## Passage shown
Paris   The first ever meeting of ACORN related organizers in Europe is at the midway point and continues to produce real work and encouraging plans and programs for the future. For many of you that’s just blah, blah, blah, good luck and who cares, so let me share a couple of tricks our French organization is trying to teach me, some with more ease than others. Who knows what will take, but the process itself is interesting and educational.

We always say that for organizing and actions to work well, it’s also important that they be fun. Sitting in our office in Aubervilliers, there was a children’s game of some kind next to where I had perched my laptop for a minute trying to catch up on email in other time zones after the first day of meetings with the Alliance organizing staff about organizing drive mechanics. It was obviously some kind of children’s toy, and since we were sharing the space with some other organizations, I just assumed that it was something someone had left to occupy their kids when they were trying to get something done. When Solene Compingt, the Alliance staff director, came in, I jokingly asked her what was up with this thing. It had four different colors and was obviously a game that eliminated choices between the players. She explained that they had bought it for their Parisian staff. There had been three organizers on the Paris team, all hired at the same time, all equal, so sometimes, not unusually, they had some challenges being able to make decisions. In a poignant, but good spirited way, Solene had broken through the problem by getting them the game, so that they could play it and – with tongue in cheek – make a decision based on whoever won. Ingenious!

picture of open forum wildness
picture of open forum wildness

In making the agenda for the meeting with the Alliance team, especially Adrien Roux, I had not clearly understood something called “Open Forum,” which I thought was just a bridge introduction to the workshops, many of which were listed, and that we had reviewed in several revisions back and forth. When the national coordinator in Britain had suggested another topic after the drafts were out, Adrien had simply said, no problem, we’ll deal with it in the “open forum” and take suggestions on additional workshops. Oh, OK, I’d thought, whatever, we’ll add it later, and away we go.

## Your task
Reproduce the passage from the piece on the ACORN organizers' meeting in Paris, from "Paris   The first" to "interesting and educational.". The items are not needed for anything here.

## Extracted data
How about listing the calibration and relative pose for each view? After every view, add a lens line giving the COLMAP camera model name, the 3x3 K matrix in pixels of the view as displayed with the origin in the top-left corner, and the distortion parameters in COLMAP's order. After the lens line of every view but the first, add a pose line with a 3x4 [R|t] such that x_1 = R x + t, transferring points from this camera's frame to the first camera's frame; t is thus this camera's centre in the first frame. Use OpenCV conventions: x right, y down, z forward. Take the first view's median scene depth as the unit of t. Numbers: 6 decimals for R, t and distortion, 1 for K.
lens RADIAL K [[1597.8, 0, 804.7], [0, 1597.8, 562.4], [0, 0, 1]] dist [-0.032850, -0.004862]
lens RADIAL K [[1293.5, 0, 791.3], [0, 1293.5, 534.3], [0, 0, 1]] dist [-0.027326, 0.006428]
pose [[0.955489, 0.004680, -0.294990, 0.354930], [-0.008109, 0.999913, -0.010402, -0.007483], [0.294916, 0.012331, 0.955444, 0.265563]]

--

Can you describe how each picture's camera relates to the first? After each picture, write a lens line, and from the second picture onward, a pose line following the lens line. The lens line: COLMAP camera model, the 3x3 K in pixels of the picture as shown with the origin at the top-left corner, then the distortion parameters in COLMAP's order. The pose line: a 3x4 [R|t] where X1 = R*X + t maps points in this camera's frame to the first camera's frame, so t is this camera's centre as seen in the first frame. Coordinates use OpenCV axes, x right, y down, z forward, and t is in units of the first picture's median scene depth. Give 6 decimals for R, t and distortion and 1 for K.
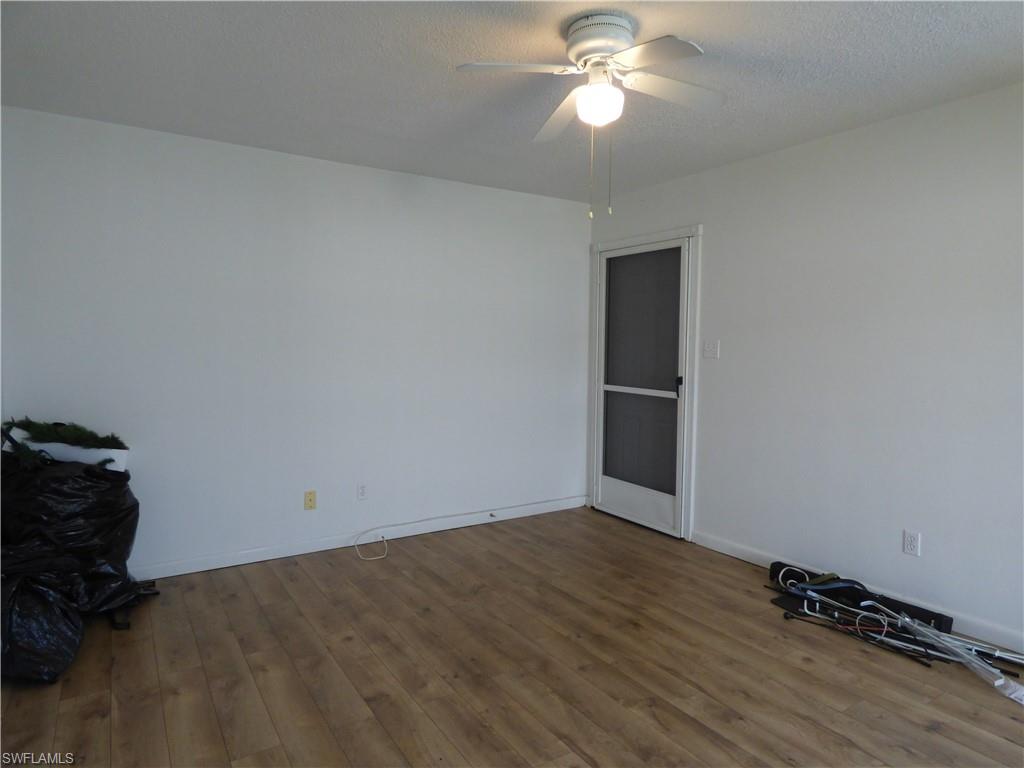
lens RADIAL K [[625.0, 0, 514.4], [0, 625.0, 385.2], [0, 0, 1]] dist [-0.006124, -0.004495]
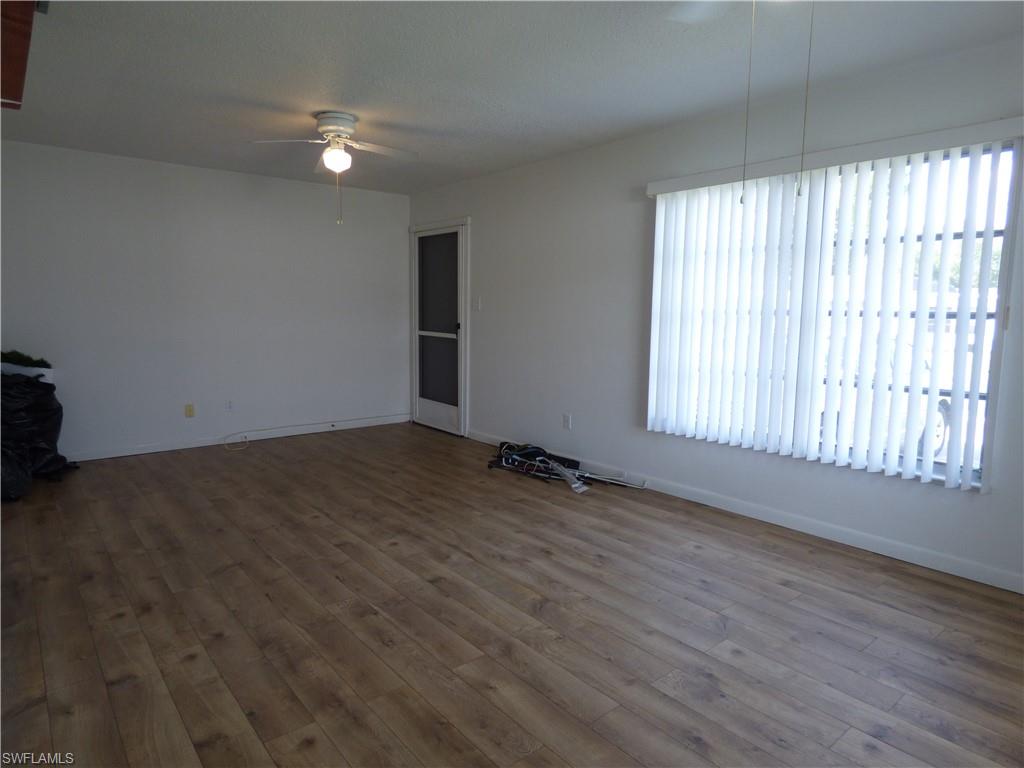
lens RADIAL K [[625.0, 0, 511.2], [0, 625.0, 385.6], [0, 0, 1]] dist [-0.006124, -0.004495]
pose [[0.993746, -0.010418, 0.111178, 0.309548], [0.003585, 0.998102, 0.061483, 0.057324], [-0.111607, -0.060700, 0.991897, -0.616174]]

...

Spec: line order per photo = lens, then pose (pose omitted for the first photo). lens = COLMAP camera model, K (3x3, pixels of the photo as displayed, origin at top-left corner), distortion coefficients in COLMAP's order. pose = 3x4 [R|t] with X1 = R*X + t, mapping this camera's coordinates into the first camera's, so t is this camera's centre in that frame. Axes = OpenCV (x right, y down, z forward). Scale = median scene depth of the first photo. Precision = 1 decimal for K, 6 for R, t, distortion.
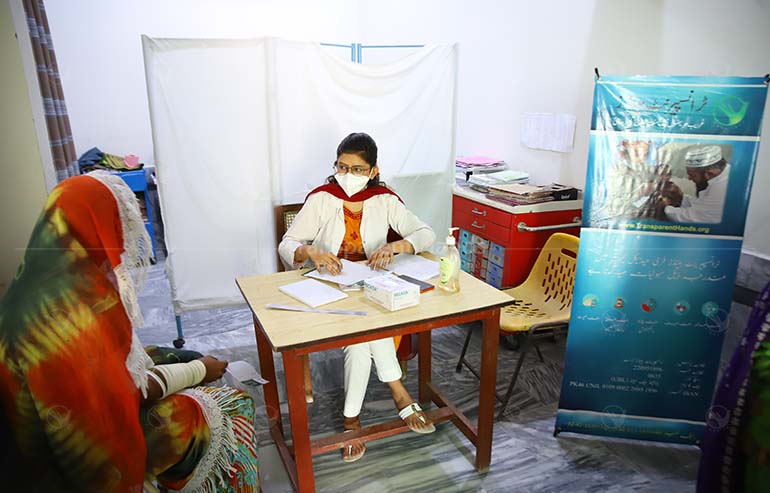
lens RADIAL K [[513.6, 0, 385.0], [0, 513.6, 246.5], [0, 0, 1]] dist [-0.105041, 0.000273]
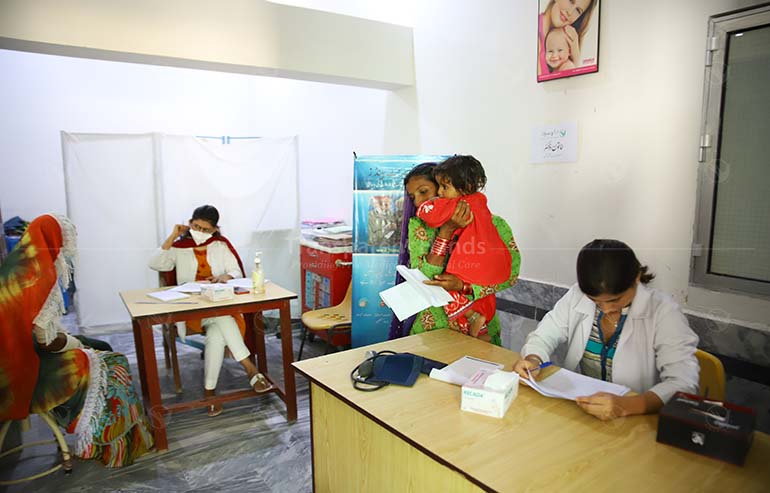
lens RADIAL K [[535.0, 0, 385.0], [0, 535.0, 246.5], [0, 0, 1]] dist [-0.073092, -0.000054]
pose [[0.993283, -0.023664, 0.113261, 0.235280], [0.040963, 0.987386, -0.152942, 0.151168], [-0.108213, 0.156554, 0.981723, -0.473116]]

## Exercise response
Paris   The first ever meeting of ACORN related organizers in Europe is at the midway point and continues to produce real work and encouraging plans and programs for the future. For many of you that’s just blah, blah, blah, good luck and who cares, so let me share a couple of tricks our French organization is trying to teach me, some with more ease than others. Who knows what will take, but the process itself is interesting and educational.